*** Source material ***

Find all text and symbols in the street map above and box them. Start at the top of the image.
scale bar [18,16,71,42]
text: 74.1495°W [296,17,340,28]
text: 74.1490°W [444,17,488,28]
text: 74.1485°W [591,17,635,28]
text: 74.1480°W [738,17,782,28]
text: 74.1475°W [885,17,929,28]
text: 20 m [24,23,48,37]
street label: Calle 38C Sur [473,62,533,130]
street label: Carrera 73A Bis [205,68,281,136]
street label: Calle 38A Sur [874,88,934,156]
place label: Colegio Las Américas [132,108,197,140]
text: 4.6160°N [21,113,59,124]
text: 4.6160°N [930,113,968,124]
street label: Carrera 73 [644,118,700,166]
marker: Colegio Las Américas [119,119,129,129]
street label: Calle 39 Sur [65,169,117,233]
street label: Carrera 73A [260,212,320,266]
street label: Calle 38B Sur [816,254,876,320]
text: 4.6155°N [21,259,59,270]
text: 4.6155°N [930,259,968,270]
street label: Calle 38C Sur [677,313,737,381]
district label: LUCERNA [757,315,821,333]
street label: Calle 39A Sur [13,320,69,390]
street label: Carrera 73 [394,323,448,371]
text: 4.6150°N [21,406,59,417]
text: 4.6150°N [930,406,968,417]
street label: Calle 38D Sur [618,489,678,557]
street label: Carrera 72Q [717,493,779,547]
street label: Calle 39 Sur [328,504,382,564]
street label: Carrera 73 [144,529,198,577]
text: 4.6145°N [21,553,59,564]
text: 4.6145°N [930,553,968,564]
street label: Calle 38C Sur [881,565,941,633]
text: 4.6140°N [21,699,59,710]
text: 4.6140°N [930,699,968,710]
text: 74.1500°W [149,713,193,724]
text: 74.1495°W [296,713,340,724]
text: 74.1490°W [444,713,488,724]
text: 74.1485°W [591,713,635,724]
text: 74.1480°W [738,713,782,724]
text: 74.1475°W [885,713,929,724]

*** End of Source material ***

Across the whole listing, show each line where the word "Carrera" occurs.

__Task answer__.
street label: Carrera 73A Bis [205,68,281,136]
street label: Carrera 73 [644,118,700,166]
street label: Carrera 73A [260,212,320,266]
street label: Carrera 73 [394,323,448,371]
street label: Carrera 72Q [717,493,779,547]
street label: Carrera 73 [144,529,198,577]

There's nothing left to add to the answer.